COLUMBIA, S.C. — If a Senate budget proposal stays in the final bill, tolls could be coming to select portions of Interstate 95.

The budget amendment, included in the approved Senate budget, mandates the state to move forward with a plan to add tolls to the highway.

I-95 runs through the entire eastern portion of the state, connecting Georgia and North Carolina.

The Senate approved its version of the FY 2019-2020 budget on Thursday night.

Senator Dick Harpootlian, (D) Richland, sponsored the amendment with others and said the tolls would be used to improve the interstate.

"Use that money to replace those bridges and three-lane I-95 from the Georgia line to the North Carolina line at no cost to the taxpayers," Harpootlian said.

During budget debates this week, Senate critics of the amendment said the already-raised gas tax in the state would accomplish the same goal. 

"Well, on this particular road, somewhere between 65 and 75 percent of the people that use that road aren't from South Carolina or are trucks. So, why would, if I were in Columbia, why would my folks who desperately need malfunction junction fixed, want a single dime to go to pay for a road that's primarily used by people out of state or commercial truckers?" Harpootlian told WLTX on Friday.
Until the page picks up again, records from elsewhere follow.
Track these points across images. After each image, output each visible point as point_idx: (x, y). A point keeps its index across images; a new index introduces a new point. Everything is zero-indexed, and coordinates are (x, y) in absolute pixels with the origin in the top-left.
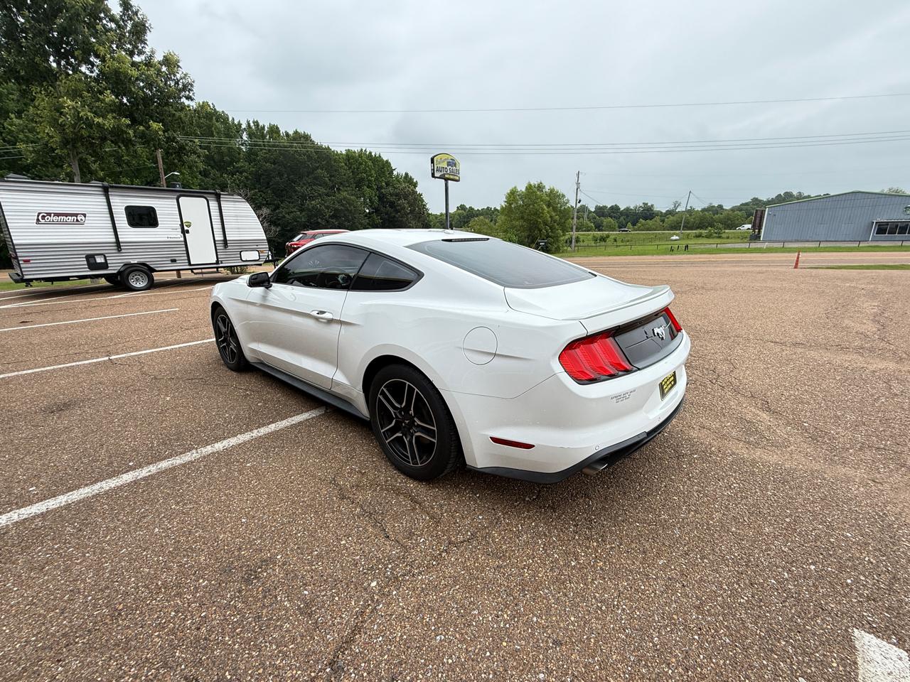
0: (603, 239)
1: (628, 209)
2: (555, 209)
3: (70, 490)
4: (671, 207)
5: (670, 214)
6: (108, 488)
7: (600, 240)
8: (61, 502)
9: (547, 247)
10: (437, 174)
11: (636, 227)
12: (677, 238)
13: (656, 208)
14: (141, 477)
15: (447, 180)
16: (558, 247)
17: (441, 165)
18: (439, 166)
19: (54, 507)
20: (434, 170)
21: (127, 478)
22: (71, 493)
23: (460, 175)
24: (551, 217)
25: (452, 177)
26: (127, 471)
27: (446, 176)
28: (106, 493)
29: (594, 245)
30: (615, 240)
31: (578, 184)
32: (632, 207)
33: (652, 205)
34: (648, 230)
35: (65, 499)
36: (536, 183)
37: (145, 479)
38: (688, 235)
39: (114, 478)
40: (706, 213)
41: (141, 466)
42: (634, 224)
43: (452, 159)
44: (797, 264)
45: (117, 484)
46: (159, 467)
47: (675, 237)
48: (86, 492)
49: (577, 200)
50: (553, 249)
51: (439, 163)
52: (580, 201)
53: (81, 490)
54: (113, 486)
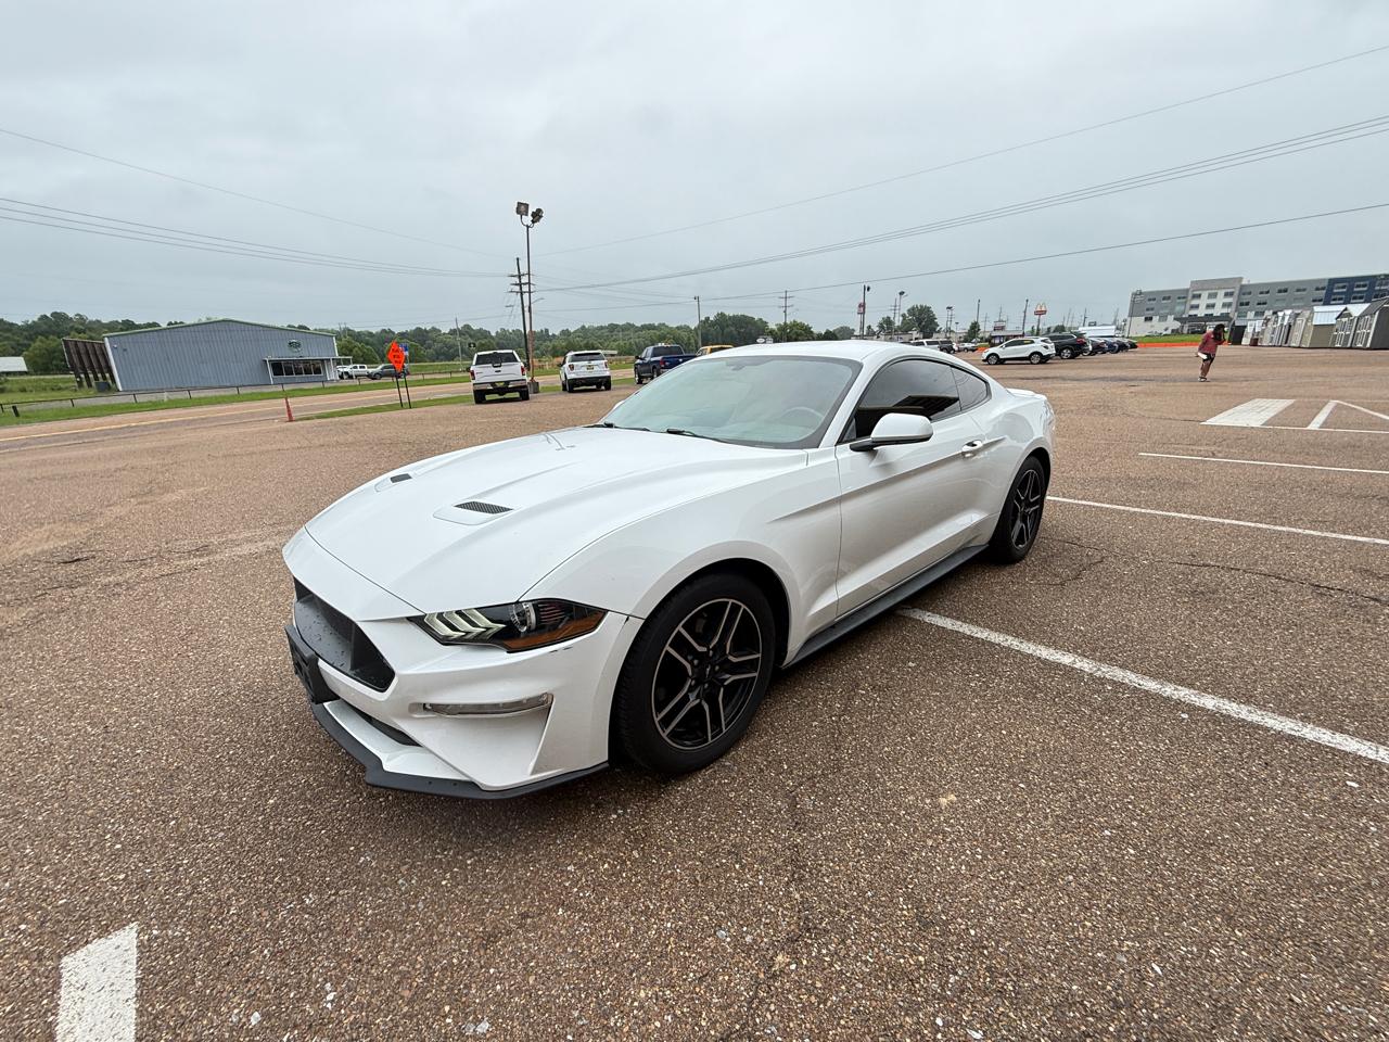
3: (1291, 739)
6: (1243, 706)
8: (1312, 729)
14: (1192, 691)
19: (1324, 731)
21: (1209, 702)
22: (1293, 733)
26: (1200, 708)
28: (1247, 702)
35: (1305, 730)
37: (1191, 686)
39: (1224, 712)
41: (1179, 703)
44: (290, 415)
45: (1227, 702)
46: (1159, 686)
48: (1273, 721)
53: (1278, 727)
54: (1234, 705)
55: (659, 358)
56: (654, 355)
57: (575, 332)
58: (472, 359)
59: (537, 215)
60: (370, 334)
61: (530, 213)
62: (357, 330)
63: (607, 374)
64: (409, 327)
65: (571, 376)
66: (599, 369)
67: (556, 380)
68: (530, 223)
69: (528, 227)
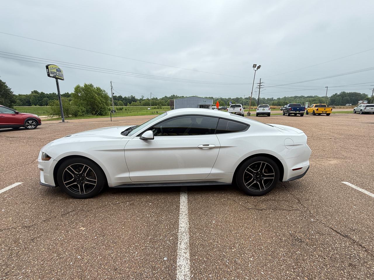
0: (121, 109)
1: (125, 97)
2: (102, 97)
4: (141, 98)
5: (141, 100)
7: (120, 110)
9: (101, 113)
10: (51, 75)
11: (131, 105)
12: (150, 109)
13: (136, 98)
15: (57, 79)
16: (106, 112)
17: (53, 71)
18: (52, 71)
20: (49, 72)
23: (64, 77)
24: (100, 100)
25: (60, 77)
27: (57, 77)
29: (117, 112)
30: (126, 110)
31: (112, 86)
32: (127, 97)
33: (135, 97)
34: (136, 106)
36: (89, 84)
38: (153, 108)
40: (154, 100)
42: (130, 104)
43: (58, 68)
47: (149, 109)
49: (112, 93)
50: (104, 114)
51: (52, 69)
52: (113, 94)
55: (290, 108)
56: (289, 107)
57: (282, 98)
58: (230, 106)
59: (259, 67)
60: (226, 99)
61: (257, 66)
62: (223, 98)
63: (269, 112)
64: (235, 97)
65: (258, 112)
66: (267, 110)
67: (255, 113)
68: (256, 69)
69: (256, 71)
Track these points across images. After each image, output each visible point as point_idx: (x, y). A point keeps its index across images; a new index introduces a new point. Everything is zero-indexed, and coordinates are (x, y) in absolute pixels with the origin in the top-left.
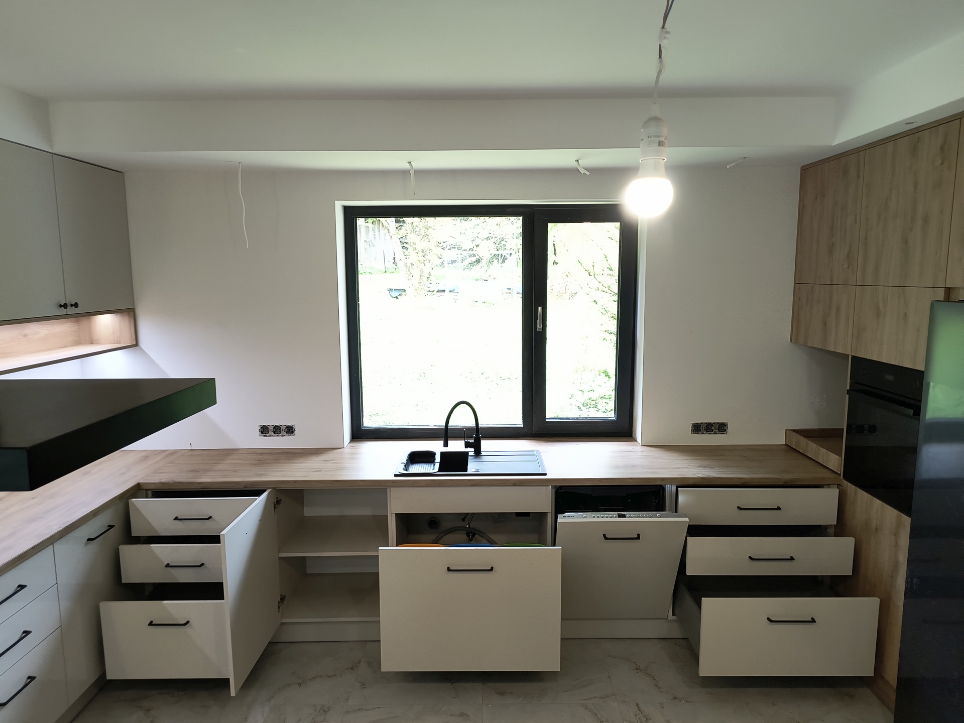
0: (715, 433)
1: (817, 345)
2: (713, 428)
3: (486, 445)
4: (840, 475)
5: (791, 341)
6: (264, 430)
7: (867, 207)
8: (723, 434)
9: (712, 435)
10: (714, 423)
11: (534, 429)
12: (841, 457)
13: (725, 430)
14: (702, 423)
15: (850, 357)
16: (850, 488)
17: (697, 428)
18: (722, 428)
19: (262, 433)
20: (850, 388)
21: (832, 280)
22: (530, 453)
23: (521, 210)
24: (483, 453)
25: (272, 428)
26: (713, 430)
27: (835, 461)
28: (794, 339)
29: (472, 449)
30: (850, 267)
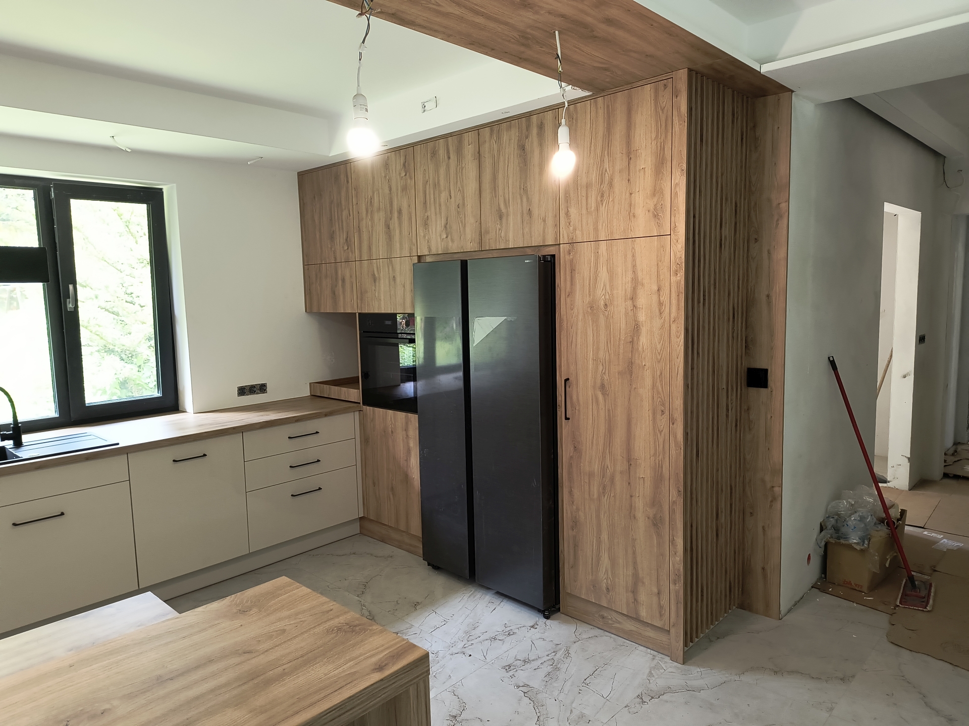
0: (257, 393)
1: (329, 310)
2: (255, 389)
3: (25, 438)
4: (360, 403)
5: (306, 311)
7: (357, 204)
8: (264, 393)
9: (256, 395)
10: (256, 385)
11: (74, 416)
12: (359, 389)
13: (265, 390)
14: (246, 386)
15: (357, 314)
16: (369, 409)
17: (242, 391)
18: (262, 388)
21: (335, 259)
23: (33, 182)
24: (25, 444)
26: (255, 391)
27: (354, 394)
28: (309, 309)
29: (11, 442)
30: (349, 248)
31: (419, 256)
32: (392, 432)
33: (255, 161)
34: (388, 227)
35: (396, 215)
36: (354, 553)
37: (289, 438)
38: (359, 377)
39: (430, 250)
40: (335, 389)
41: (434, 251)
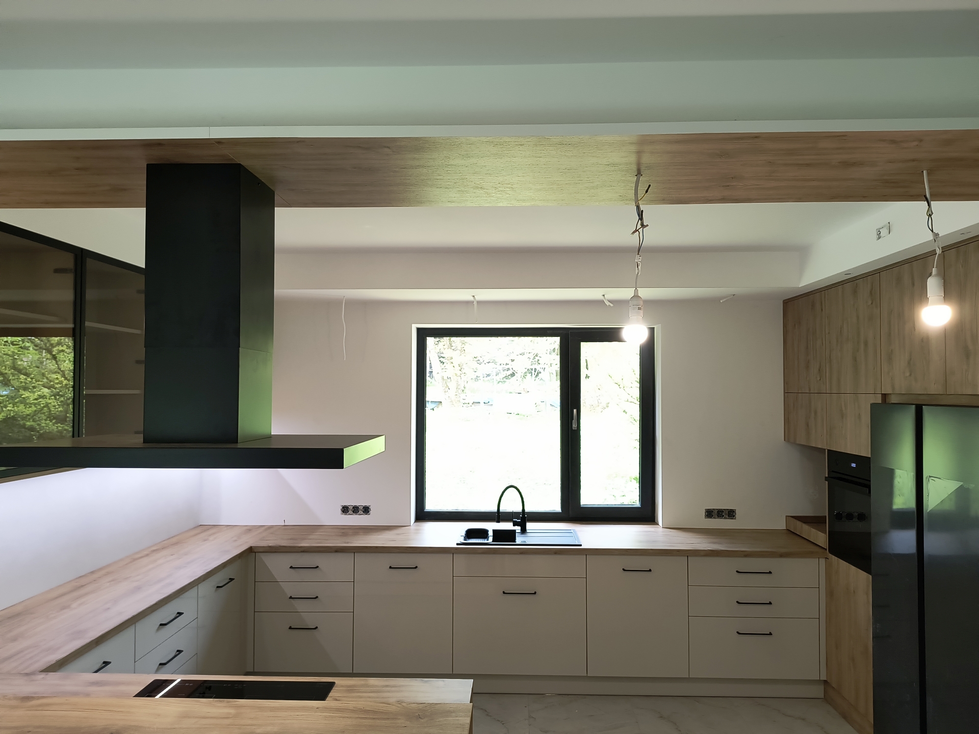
0: (725, 518)
1: (803, 442)
2: (723, 514)
3: (530, 526)
4: (826, 549)
5: (785, 440)
6: (345, 510)
7: (829, 334)
8: (732, 519)
9: (723, 520)
10: (724, 509)
11: (572, 515)
12: (826, 533)
13: (734, 516)
14: (714, 509)
15: (826, 450)
16: (834, 558)
17: (710, 514)
18: (731, 514)
19: (343, 512)
20: (828, 475)
21: (810, 390)
22: (569, 532)
23: (559, 331)
24: (528, 531)
25: (351, 508)
26: (723, 516)
27: (822, 538)
28: (787, 438)
29: (519, 528)
30: (821, 379)
31: (885, 394)
32: (854, 592)
33: (727, 298)
34: (855, 359)
35: (862, 346)
36: (803, 719)
37: (737, 572)
38: (826, 516)
39: (893, 388)
40: (806, 527)
41: (897, 391)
Instead, Harpootlian said the four tolls, placed at major bridges on I-95, would fund the bridge repairs and interstate-widening, which in turn would free up existing state funds used for the interstate.

"The money we're spending to maintain 95, and fix it, would go elsewhere in the state. Again, malfunction junction, I-20, Charleston, Greenville, places that desperately need their roads fixed," Harpootlian added.

The four tolls would charge $2 each, meaning it would cost $8 to traverse the entire South Carolina stretch of I-95.

Senator Harpootlian said one way or another, someone's going to have to pay to replace the bridges.

"They're going to fail if we don't replace them, it's over a billion and a half dollars to do this and again, people that use it ought to pay for it," Harpootlian said.

The Richland Senator claimed estimates showed the toll profits each year would be enough to pay debt service on bridge-replacement bonds and leave $75-100 million leftover for interstate widening. 

The budget amendment would have to make it through the budget's conference committee process and final General Assembly votes, as well as the Governor's signature, before becoming law.